Post Fordist kamu personel rejimi, güvencesiz ve sözleşmeye dayalı memurluk üzerine kurulmuştur. Yaşam boyu istihdam ilkesi ve iş güvencesi ortadan kaldırılmaya çalışılmaktadır.Bunalım dönemlerinde memurun işine son verilmesi kolaylaşmış, amirin performans takdiri, memuru hem irrasyonel hem de siyasi etkiye korumasız bırakmaktadır. Kamu personel yönetimi de metalaşmış, özel şirketlere devredilir hale gelmiştir. Esnek personel rejimi ile kamu kurumları yerelleştirilerek kendi rejimlerini kurması sağlanmaktadır. Yani rejim ulusal düzeyden kurumsal düzeye inmekte, statü hukuku parlamento tarafından düzenlenen anayasal ve yasal noktadan, kurum tarafından konulan kurallara indirgenmektedir.

Post Fordist bürokraside çekirdek bürokrasinin imtiyaz ve gelirlerinin artırılması yoluyla sisteme bağlılıkları sağlanırken, sürekli küçültülen çevresel bürokrasi (çoklu kol ve rutin emek kullanan bürokrasi) daha güvencesiz ve düşük maaşlı bir noktaya çekilmektedir. Taşeron bürokrasi yoluyla kamu hizmetleri metalaştırılıp sermayeye devredilmekte, kamuda kalanlar geçici sürelerle istihdam edilmektedir[5].

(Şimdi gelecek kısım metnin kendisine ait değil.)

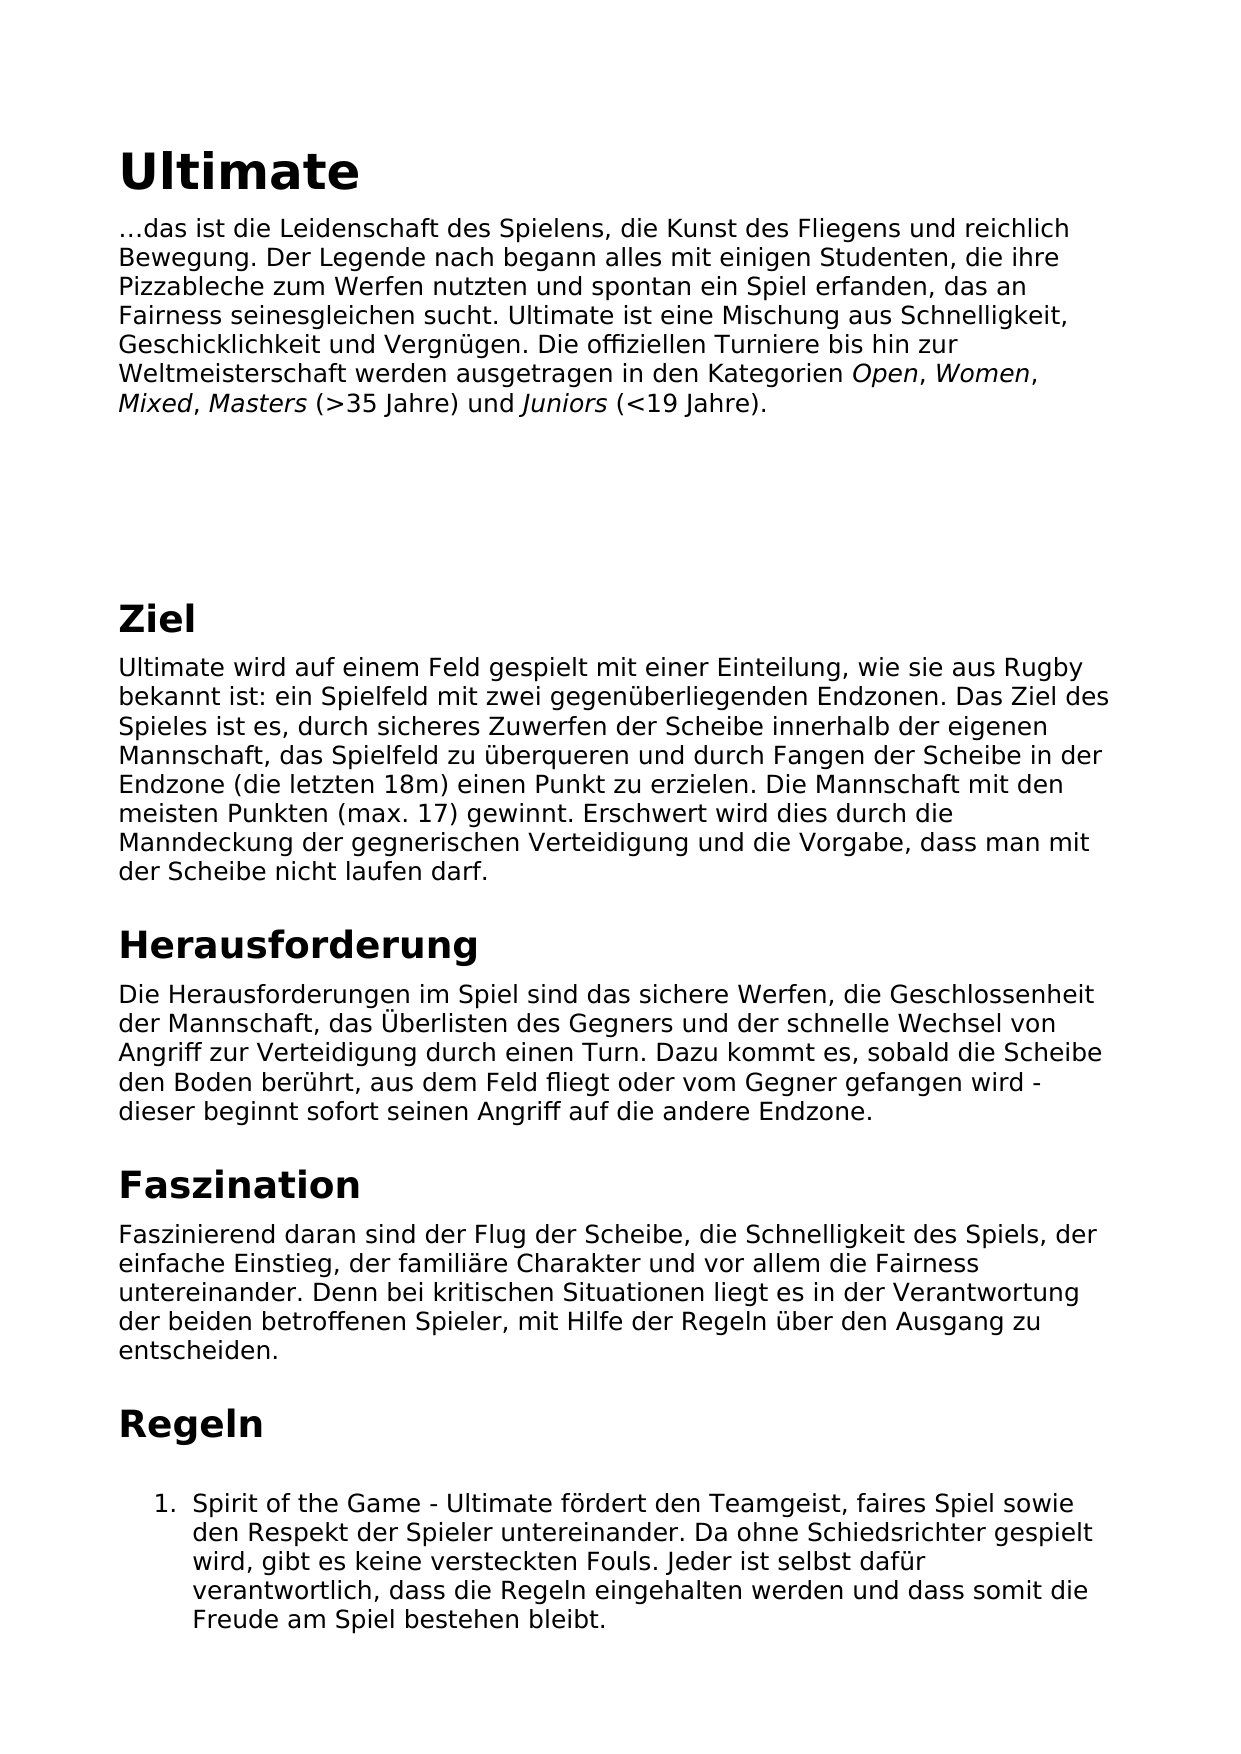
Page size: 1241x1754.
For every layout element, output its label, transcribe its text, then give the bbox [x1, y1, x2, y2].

text …das ist die Leidenschaft des Spielens, die Kunst des Fliegens und reichlich Bewegung. Der Legende nach begann alles mit einigen Studenten, die ihre Pizzableche zum Werfen nutzten und spontan ein Spiel erfanden, das an Fairness seinesgleichen sucht. Ultimate ist eine Mischung aus Schnelligkeit, Geschicklichkeit und Vergnügen. Die offiziellen Turniere bis hin zur Weltmeisterschaft werden ausgetragen in den Kategorien Open, Women, Mixed, Masters (>35 Jahre) und Juniors (<19 Jahre). [118, 214, 1122, 418]
subtitle Ziel [118, 597, 1122, 641]
subtitle Regeln [118, 1403, 1122, 1447]
list Spirit of the Game - Ultimate fördert den Teamgeist, faires Spiel sowie den Respekt der Spieler untereinander. Da ohne Schiedsrichter gespielt wird, gibt es keine versteckten Fouls. Jeder ist selbst dafür verantwortlich, dass die Regeln eingehalten werden und dass somit die Freude am Spiel bestehen bleibt. [177, 1489, 1122, 1634]
subtitle Herausforderung [118, 924, 1122, 968]
text Ultimate wird auf einem Feld gespielt mit einer Einteilung, wie sie aus Rugby bekannt ist: ein Spielfeld mit zwei gegenüberliegenden Endzonen. Das Ziel des Spieles ist es, durch sicheres Zuwerfen der Scheibe innerhalb der eigenen Mannschaft, das Spielfeld zu überqueren und durch Fangen der Scheibe in der Endzone (die letzten 18m) einen Punkt zu erzielen. Die Mannschaft mit den meisten Punkten (max. 17) gewinnt. Erschwert wird dies durch die Manndeckung der gegnerischen Verteidigung und die Vorgabe, dass man mit der Scheibe nicht laufen darf. [118, 653, 1122, 887]
subtitle Ultimate [118, 143, 1122, 201]
subtitle Faszination [118, 1164, 1122, 1207]
text Die Herausforderungen im Spiel sind das sichere Werfen, die Geschlossenheit der Mannschaft, das Überlisten des Gegners und der schnelle Wechsel von Angriff zur Verteidigung durch einen Turn. Dazu kommt es, sobald die Scheibe den Boden berührt, aus dem Feld fliegt oder vom Gegner gefangen wird - dieser beginnt sofort seinen Angriff auf die andere Endzone. [118, 980, 1122, 1126]
text Faszinierend daran sind der Flug der Scheibe, die Schnelligkeit des Spiels, der einfache Einstieg, der familiäre Charakter und vor allem die Fairness untereinander. Denn bei kritischen Situationen liegt es in der Verantwortung der beiden betroffenen Spieler, mit Hilfe der Regeln über den Ausgang zu entscheiden. [118, 1220, 1122, 1366]
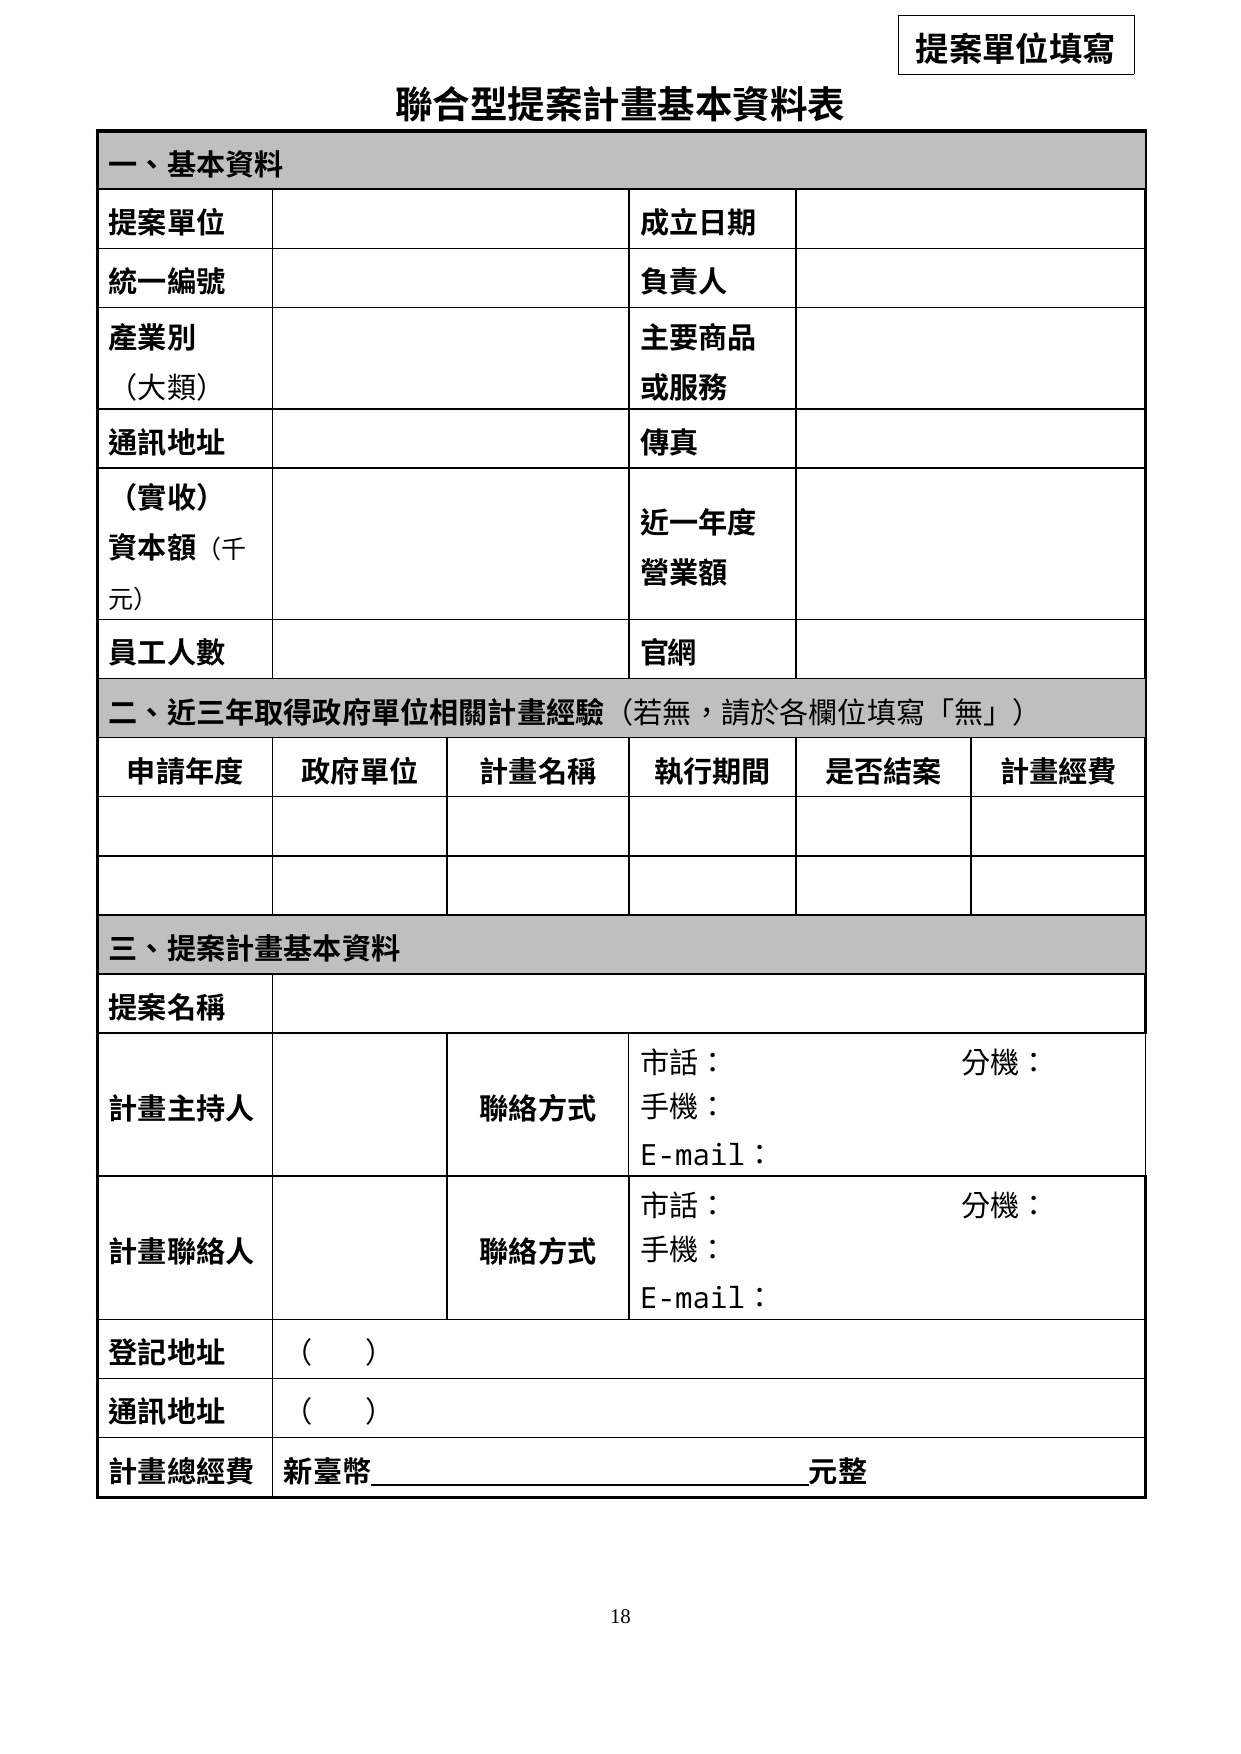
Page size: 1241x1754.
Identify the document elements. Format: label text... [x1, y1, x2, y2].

Sistem sadece gelişmekte olan ülkeleri kapsamamaktadır. Ancak Fransa, Almanya gibi güçlü sendika ve bürokrasi geleneği olan ülkelerde ciddi direniş ile karşılaşmış, gelişimi yavaşlatılmıştır. Türkiye’de ise 1980 darbesinin baskı ortamı sendikaların ve çalışan kitlelerin tepki vermesini önlediği kadar, Aynı yıllarda küresel ölçekte ortaya çıkan Keynezyen Ulusal Refah Devletinin halk nezdinde karşılaştığı meşruiyet sorunu ve krizi, gelişmelerin de üstünü örtmüştür. Sokak köşelerinde otobüs bileti gibi dağıtılan kredi kartları ile borçlandırılarak tüketime teşvik edilen Türk Milleti tarihi hafızasında yer almayan finansal işgale direnememiştir. İstiklal Harbinde Osmanlı Devleti emperyalist devletlere karşı borçluydu. Ancak Milletin can borcundan başka borcu yoktu. Yeni emperyalist dönemde halk borcunu döndürme ve hayatını idame telaşına düşmüştür. Halkın iradesi esir alınmıştır.Halk iradesi kuramının kadim diyalektiği de hala çözülememiştir. Halkın iradesini oluşturacak araçların kimin tasarrufunda olduğu sorusuna cevap bulunduğunda gerçek çarpıcı bir biçimde ortaya çıkacaktır. Askeri veya siyasi kudret, propaganda, basın yoluyla kamuoyu üzerinde kurulan hâkimiyet, parti örgütleri, toplantılar, halk eğitimi, okul vs. bilhassa halkın iradesinden kaynaklanması gereken siyasi kudretin, iradeyi oluşturması mümkündür[6]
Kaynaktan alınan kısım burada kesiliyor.